- **EXERCISES**
1/ In the Bowls Victoria page, on what date was the Victorian Bowling Association founded?
2/ Set down the Bowls Victoria page word for word from "Official website" to "range of areas.".

- **PAGE EXTRACT**
Bowls Victoria
- Sport: Bowls
- Jurisdiction: Victoria
- Founded: 1880
- Affiliation: Bowls Australia
- Location: Camberwell, Victoria
- President: Pat Schram
- CEO: Tony Sherwill
- Director: Liam Fleming Mark Casey Andrew Holmes Katie O'Halloran Kaz Rothwell

Official website
- www.bowlsvic.org.au
- Australia

= Bowls Victoria =

Bowls Victoria, established in 1880, is the governing body for the sport of bowls in the State of Victoria. In addition to its specific responsibility for governing the sport and the development of the game at all levels, it also has a social objective to enhance existing bowling communities and to position bowls clubs and the sport in the wider community.

Bowls Victoria has a responsibility to govern the game as directed by World Bowls and Bowls Australia, to run events at state level and also to run Pennant competition in the Metro region. We have representative teams at senior, under-25, under-18, over-60 and bowlers arm levels.
They also have a responsibility to promote the sport in the community at large and in minorities. Clubs can lean on Bowls Victoria for support in a range of areas.

There are over 520 bowls clubs across Victoria, with 50,000 plus members affiliated with Bowls Victoria.

==History==

Whilst the game of bowls was well established in Victoria from the 1860s, there was no governing association for the sport until 1880. As early as July 4, 1867, the six clubs in existence at the time, including the oldest Melbourne Bowling Club, met and agreed to a set of rules for the game to be used in inter club matches. Whilst the clubs had regular competition, it was not until 1880, when a Victorian side visited New South Wales, that the Victorian Bowling Association was founded on 23 July 1880.

- **DATA ROWS**
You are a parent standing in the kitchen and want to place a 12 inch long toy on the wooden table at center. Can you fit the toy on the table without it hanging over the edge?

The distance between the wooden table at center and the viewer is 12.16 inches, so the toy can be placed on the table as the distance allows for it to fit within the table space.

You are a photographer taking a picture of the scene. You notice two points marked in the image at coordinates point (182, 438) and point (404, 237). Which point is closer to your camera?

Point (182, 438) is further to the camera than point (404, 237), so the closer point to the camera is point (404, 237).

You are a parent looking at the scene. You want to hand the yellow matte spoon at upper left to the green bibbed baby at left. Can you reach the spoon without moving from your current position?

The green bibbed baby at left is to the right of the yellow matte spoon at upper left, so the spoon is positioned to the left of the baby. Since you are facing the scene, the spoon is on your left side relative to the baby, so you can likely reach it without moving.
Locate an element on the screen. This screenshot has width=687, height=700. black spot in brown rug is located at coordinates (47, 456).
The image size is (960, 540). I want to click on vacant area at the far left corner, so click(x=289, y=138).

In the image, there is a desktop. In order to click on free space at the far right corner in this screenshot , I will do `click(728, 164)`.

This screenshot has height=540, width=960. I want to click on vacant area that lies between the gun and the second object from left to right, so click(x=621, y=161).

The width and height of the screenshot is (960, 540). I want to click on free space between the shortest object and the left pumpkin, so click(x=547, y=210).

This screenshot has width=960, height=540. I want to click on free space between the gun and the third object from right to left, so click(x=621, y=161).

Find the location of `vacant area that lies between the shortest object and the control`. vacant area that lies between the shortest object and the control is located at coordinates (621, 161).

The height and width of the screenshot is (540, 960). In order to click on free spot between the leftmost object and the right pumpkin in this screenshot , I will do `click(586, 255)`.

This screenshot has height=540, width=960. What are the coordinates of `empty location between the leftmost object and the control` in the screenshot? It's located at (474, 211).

- **OUTPUTS BY TASK**
1/ 23 July 1880

2/
Official website
- www.bowlsvic.org.au
- Australia

= Bowls Victoria =

Bowls Victoria, established in 1880, is the governing body for the sport of bowls in the State of Victoria. In addition to its specific responsibility for governing the sport and the development of the game at all levels, it also has a social objective to enhance existing bowling communities and to position bowls clubs and the sport in the wider community.

Bowls Victoria has a responsibility to govern the game as directed by World Bowls and Bowls Australia, to run events at state level and also to run Pennant competition in the Metro region. We have representative teams at senior, under-25, under-18, over-60 and bowlers arm levels.
They also have a responsibility to promote the sport in the community at large and in minorities. Clubs can lean on Bowls Victoria for support in a range of areas.